● **TASK DIRECTIONS**
Print every record below exactly as it stands, but leave out the pictures.

(Records drawn from a dataset)
■ ■ ■
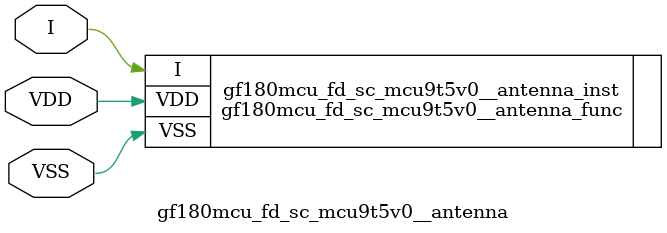
<source format=v>

module gf180mcu_fd_sc_mcu9t5v0__antenna( I, VDD, VSS );
input I;
inout VDD, VSS;

   `ifdef FUNCTIONAL  //  functional //

	gf180mcu_fd_sc_mcu9t5v0__antenna_func gf180mcu_fd_sc_mcu9t5v0__antenna_behav_inst(.I(I),.VDD(VDD),.VSS(VSS));

   `else

	gf180mcu_fd_sc_mcu9t5v0__antenna_func gf180mcu_fd_sc_mcu9t5v0__antenna_inst(.I(I),.VDD(VDD),.VSS(VSS));

	// spec_gates_begin


	// spec_gates_end



   specify

	// specify_block_begin

	// specify_block_end

   endspecify

   `endif

endmodule

</source>
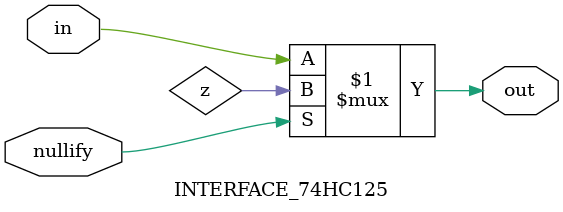
<source format=v>
module INTERFACE_74HC125(
        input wire nullify,
        input wire in,
        output wire out
    );

    assign out = (nullify) ? z : in;

endmodule
</source>
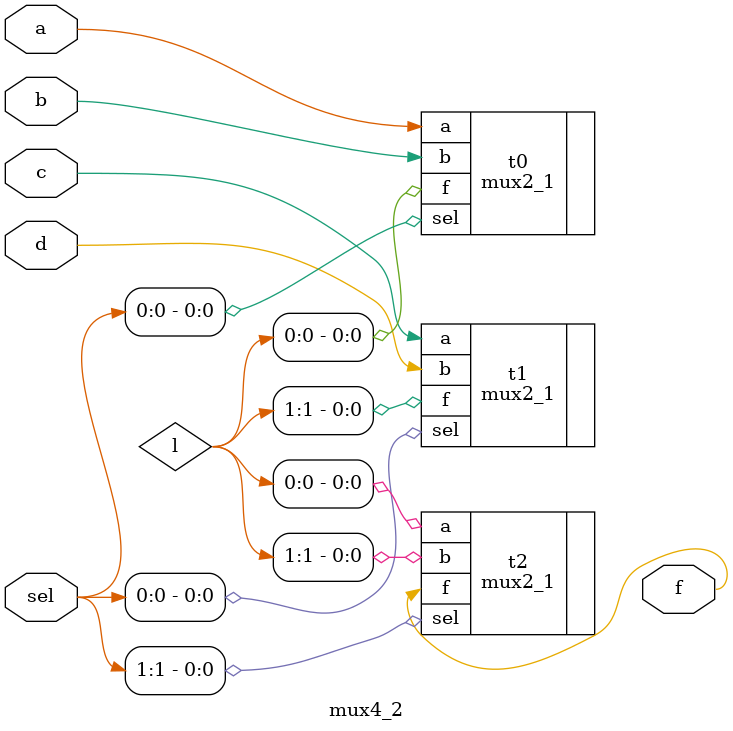
<source format=v>
module mux4_2 (
    input           a, b, c, d,
    input   [1:0]   sel,
    output          f
);
    wire    [1:0]   l;

    mux2_1 t0(.a(a), .b(b), .sel(sel[0]), .f(l[0]));
    mux2_1 t1(.a(c), .b(d), .sel(sel[0]), .f(l[1]));
    mux2_1 t2(.a(l[0]), .b(l[1]), .sel(sel[1]), .f(f));
endmodule

</source>
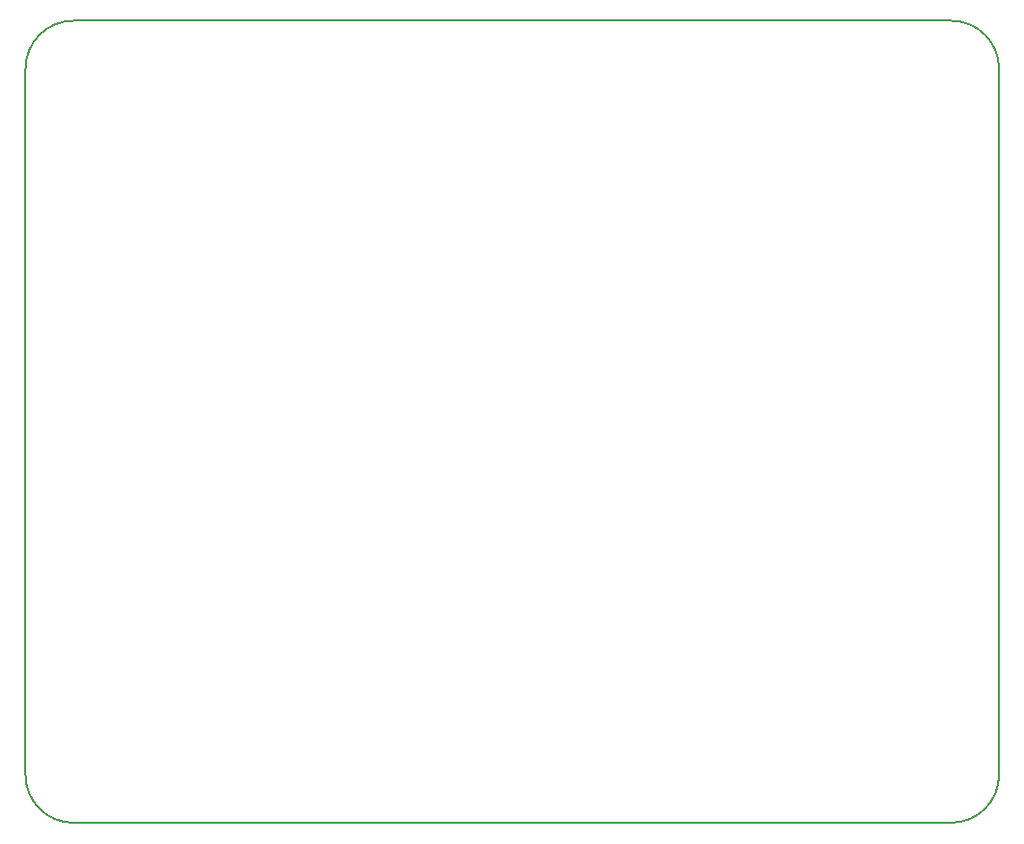
<source format=gbr>
%TF.GenerationSoftware,KiCad,Pcbnew,(5.99.0-8928-gc255dede17)*%
%TF.CreationDate,2021-02-24T20:07:14-08:00*%
%TF.ProjectId,smbpcb,736d6270-6362-42e6-9b69-6361645f7063,rev?*%
%TF.SameCoordinates,Original*%
%TF.FileFunction,Profile,NP*%
%FSLAX46Y46*%
G04 Gerber Fmt 4.6, Leading zero omitted, Abs format (unit mm)*
G04 Created by KiCad (PCBNEW (5.99.0-8928-gc255dede17)) date 2021-02-24 20:07:14*
%MOMM*%
%LPD*%
G01*
G04 APERTURE LIST*
%TA.AperFunction,Profile*%
%ADD10C,0.200000*%
%TD*%
G04 APERTURE END LIST*
D10*
X29095001Y-94885001D02*
G75*
G03*
X33295000Y-99085000I4199999J0D01*
G01*
X110295000Y-28685000D02*
X33295000Y-28685000D01*
X114495000Y-32885000D02*
X114495000Y-94885000D01*
X110295001Y-99084999D02*
G75*
G03*
X114495000Y-94885000I0J4199999D01*
G01*
X110295001Y-28684999D02*
G75*
G02*
X114495000Y-32885000I-1J-4200000D01*
G01*
X33294999Y-28685001D02*
G75*
G03*
X29095000Y-32885000I0J-4199999D01*
G01*
X33295000Y-99085000D02*
X110295001Y-99084999D01*
X29095000Y-32885000D02*
X29095000Y-94885000D01*
M02*

</source>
■ ■ ■
● **SOLUTION**
<source format=v>

module gf180mcu_fd_sc_mcu9t5v0__antenna( I, VDD, VSS );
input I;
inout VDD, VSS;

   `ifdef FUNCTIONAL  //  functional //

	gf180mcu_fd_sc_mcu9t5v0__antenna_func gf180mcu_fd_sc_mcu9t5v0__antenna_behav_inst(.I(I),.VDD(VDD),.VSS(VSS));

   `else

	gf180mcu_fd_sc_mcu9t5v0__antenna_func gf180mcu_fd_sc_mcu9t5v0__antenna_inst(.I(I),.VDD(VDD),.VSS(VSS));

	// spec_gates_begin


	// spec_gates_end



   specify

	// specify_block_begin

	// specify_block_end

   endspecify

   `endif

endmodule

</source>
<source format=v>
module INTERFACE_74HC125(
        input wire nullify,
        input wire in,
        output wire out
    );

    assign out = (nullify) ? z : in;

endmodule
</source>
<source format=v>
module mux4_2 (
    input           a, b, c, d,
    input   [1:0]   sel,
    output          f
);
    wire    [1:0]   l;

    mux2_1 t0(.a(a), .b(b), .sel(sel[0]), .f(l[0]));
    mux2_1 t1(.a(c), .b(d), .sel(sel[0]), .f(l[1]));
    mux2_1 t2(.a(l[0]), .b(l[1]), .sel(sel[1]), .f(f));
endmodule

</source>
<source format=gbr>
%TF.GenerationSoftware,KiCad,Pcbnew,(5.99.0-8928-gc255dede17)*%
%TF.CreationDate,2021-02-24T20:07:14-08:00*%
%TF.ProjectId,smbpcb,736d6270-6362-42e6-9b69-6361645f7063,rev?*%
%TF.SameCoordinates,Original*%
%TF.FileFunction,Profile,NP*%
%FSLAX46Y46*%
G04 Gerber Fmt 4.6, Leading zero omitted, Abs format (unit mm)*
G04 Created by KiCad (PCBNEW (5.99.0-8928-gc255dede17)) date 2021-02-24 20:07:14*
%MOMM*%
%LPD*%
G01*
G04 APERTURE LIST*
%TA.AperFunction,Profile*%
%ADD10C,0.200000*%
%TD*%
G04 APERTURE END LIST*
D10*
X29095001Y-94885001D02*
G75*
G03*
X33295000Y-99085000I4199999J0D01*
G01*
X110295000Y-28685000D02*
X33295000Y-28685000D01*
X114495000Y-32885000D02*
X114495000Y-94885000D01*
X110295001Y-99084999D02*
G75*
G03*
X114495000Y-94885000I0J4199999D01*
G01*
X110295001Y-28684999D02*
G75*
G02*
X114495000Y-32885000I-1J-4200000D01*
G01*
X33294999Y-28685001D02*
G75*
G03*
X29095000Y-32885000I0J-4199999D01*
G01*
X33295000Y-99085000D02*
X110295001Y-99084999D01*
X29095000Y-32885000D02*
X29095000Y-94885000D01*
M02*

</source>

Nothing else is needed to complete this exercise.